Most nuclear Fe-S cluster proteins bind cubane [4Fe-4S] clusters using a canonical four-cysteinyl ligand structure. A few exceptions exhibit alternative architectures for cluster binding sites and stoichiometries, including the [2Fe-2S] proteins CPSF4 and FBXL5, the [3Fe-4S] protein NCOA4, and the radical SAM enzymes that bind the [4Fe-4S] cluster using three cysteines and an exchangeable S-adenosyl-L-methionine. In some cases, such as CPSF4 and KIF4A/B, the exact residues responsible for cluster binding have yet to be determined.
There is clear evidence that most nuclear Fe-S proteins depend on the CIA machinery for their metallation. However, a systematic survey of the specific CIA subcomplexes and adaptors required for the metallation of each nuclear Fe-S protein is necessary to fully understand how, when, and where Fe-S proteins acquire their clusters, as well as how this process is regulated.
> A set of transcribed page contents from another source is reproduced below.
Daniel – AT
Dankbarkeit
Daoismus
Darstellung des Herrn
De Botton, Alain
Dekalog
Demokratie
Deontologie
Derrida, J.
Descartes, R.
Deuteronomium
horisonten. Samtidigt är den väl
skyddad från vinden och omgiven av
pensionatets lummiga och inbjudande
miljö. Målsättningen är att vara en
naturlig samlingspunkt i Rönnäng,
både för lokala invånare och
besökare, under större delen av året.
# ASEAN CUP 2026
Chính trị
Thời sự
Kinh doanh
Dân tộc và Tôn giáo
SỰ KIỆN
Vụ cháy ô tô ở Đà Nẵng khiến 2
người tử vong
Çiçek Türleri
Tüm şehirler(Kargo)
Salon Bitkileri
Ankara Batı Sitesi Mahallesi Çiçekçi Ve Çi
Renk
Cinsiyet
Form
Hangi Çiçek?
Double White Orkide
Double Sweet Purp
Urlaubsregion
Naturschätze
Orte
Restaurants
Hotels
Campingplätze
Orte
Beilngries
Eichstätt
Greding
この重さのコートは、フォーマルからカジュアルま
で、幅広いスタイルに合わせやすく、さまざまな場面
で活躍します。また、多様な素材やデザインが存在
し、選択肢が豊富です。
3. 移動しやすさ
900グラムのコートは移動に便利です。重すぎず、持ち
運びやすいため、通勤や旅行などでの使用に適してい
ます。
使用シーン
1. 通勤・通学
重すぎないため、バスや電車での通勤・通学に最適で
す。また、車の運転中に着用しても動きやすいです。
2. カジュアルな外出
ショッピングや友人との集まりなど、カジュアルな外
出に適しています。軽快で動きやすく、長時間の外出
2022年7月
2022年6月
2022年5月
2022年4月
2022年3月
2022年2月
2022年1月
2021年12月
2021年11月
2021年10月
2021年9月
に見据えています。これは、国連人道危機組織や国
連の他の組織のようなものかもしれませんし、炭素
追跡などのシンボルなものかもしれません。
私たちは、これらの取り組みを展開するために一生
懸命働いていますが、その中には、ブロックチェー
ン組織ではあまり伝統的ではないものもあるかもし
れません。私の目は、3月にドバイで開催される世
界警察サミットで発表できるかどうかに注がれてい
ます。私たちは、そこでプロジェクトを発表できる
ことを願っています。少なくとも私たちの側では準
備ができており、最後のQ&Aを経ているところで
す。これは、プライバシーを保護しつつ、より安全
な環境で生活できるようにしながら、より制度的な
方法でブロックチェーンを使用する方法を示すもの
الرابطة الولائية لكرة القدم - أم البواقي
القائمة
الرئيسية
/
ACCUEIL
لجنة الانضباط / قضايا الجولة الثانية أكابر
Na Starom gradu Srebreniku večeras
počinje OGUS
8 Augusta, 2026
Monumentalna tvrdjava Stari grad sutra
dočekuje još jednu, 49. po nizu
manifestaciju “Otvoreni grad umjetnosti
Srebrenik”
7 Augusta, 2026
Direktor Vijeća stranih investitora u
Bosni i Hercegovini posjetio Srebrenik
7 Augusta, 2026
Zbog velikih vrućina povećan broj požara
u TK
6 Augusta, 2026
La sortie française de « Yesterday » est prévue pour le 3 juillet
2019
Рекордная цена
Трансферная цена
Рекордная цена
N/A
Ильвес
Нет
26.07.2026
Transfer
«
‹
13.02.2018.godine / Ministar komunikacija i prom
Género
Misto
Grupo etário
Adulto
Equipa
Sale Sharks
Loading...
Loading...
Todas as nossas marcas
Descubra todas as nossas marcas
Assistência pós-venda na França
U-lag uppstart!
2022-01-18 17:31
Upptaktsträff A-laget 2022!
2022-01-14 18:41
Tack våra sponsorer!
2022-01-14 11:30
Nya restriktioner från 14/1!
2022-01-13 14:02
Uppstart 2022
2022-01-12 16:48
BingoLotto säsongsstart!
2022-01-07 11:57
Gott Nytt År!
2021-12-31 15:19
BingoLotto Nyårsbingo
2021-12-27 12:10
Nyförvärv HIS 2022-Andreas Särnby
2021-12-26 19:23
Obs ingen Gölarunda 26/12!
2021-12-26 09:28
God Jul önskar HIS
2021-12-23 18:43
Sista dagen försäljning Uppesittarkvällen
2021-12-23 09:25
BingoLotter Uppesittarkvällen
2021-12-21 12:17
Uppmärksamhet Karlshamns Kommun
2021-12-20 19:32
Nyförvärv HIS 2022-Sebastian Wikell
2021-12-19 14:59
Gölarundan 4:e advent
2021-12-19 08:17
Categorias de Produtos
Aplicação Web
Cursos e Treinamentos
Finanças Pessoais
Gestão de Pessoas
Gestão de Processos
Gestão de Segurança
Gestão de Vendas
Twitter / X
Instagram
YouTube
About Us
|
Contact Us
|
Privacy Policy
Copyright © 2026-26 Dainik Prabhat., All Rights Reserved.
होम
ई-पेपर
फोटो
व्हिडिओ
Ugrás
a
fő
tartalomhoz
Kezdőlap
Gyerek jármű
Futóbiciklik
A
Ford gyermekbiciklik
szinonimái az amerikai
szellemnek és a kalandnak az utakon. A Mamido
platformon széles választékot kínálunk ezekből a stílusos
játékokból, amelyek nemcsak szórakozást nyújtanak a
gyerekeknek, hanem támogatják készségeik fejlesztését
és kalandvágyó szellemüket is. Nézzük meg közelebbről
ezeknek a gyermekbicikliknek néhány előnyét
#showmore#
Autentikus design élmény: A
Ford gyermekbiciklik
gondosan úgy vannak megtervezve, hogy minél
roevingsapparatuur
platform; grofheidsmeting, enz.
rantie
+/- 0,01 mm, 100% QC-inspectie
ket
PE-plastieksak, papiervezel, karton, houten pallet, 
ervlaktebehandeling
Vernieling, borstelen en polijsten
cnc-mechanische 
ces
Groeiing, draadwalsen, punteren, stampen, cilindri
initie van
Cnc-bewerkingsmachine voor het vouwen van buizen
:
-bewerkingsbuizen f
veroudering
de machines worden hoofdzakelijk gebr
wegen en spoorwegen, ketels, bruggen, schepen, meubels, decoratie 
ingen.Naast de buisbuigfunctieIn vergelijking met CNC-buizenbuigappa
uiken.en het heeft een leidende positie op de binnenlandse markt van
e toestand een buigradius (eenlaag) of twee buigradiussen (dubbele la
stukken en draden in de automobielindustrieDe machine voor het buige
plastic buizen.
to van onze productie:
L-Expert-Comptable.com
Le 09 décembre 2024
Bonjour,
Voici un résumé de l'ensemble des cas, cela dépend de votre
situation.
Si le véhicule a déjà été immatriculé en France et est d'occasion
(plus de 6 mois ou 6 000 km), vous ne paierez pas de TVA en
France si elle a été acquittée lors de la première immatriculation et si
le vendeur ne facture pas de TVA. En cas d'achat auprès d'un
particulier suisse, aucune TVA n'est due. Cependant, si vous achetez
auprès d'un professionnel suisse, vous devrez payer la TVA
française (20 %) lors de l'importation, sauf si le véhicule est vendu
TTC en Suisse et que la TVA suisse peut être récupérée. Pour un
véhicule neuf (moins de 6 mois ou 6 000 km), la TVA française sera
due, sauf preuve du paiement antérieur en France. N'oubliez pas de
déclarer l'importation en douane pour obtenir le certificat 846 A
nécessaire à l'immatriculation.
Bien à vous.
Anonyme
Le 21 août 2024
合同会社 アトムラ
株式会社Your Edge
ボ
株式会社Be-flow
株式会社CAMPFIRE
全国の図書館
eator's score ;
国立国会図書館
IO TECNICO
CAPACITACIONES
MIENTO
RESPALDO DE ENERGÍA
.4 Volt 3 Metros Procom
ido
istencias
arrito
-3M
Notably, nuclear Fe-S proteins appear to bind the clusters at solvent-exposed loops. New evidence suggests that cluster transfer can occur to fully folded proteins forming complexes. Investigation of newly obtained structures of Fe-S proteins would help us understand whether solvent accessible clusters are a general characteristic of [4Fe-4S] proteins and if this has functional implications. One can speculate that these accessible positions may allow for sensory roles of the clusters, enabling dynamic cluster disassembly and reassembly in response to intracellular cues like redox status or iron levels, thus allowing cells to modulate Fe-S enzyme activity according to their needs. Do solvent-accessible, redox-active clusters play a role in sensing structural changes in DNA, e. g. DNA damage? [
229] The possibility of re-metallation or repair of exchangeable clusters for reactivating
apo proteins raises important questions about the dynamic trafficking of bioavailable Fe-S clusters and whether an equilibrium exists between the
apo and
holo forms of these proteins. Trafficking systems, such as the Glrx3-[2Fe-2S]-BolA2 system that exchanges Fe-S clusters with nuclear iron-responsive transcriptional regulators in fungi, may also traffic a pool of bioavailable Fe-S clusters in the nucleus of mammalian cells. Alternatively, CIA targeting complexes may deliver clusters
in-situ when and where needed, as observed for the mitotic factor KIF4A, which colocalizes with MMS19 at the mitotic spindle. All these hypotheses remain to be experimentally tested.
The discovery of Fe-S clusters in viral proteins, including the SARS-CoV-2 RNA-dependent RNA polymerase [
128] and the helicase nsp13 [
127], as well as the hepatitis B virus protein HBx, which localizes to the nucleus of mammalian cells during infection [
230,
231], indicates a broad role for Fe-S clusters in viral infection. It seems likely that additional nuclear Fe-S binding proteins will be identified, particularly among those automatically annotated in the proteome as Zn-binding proteins. We hope this review encourage further research on the unresolved questions regarding Fe-S clusters in human cells, potentially leading to promising avenues for the development of novel therapeutic strategies.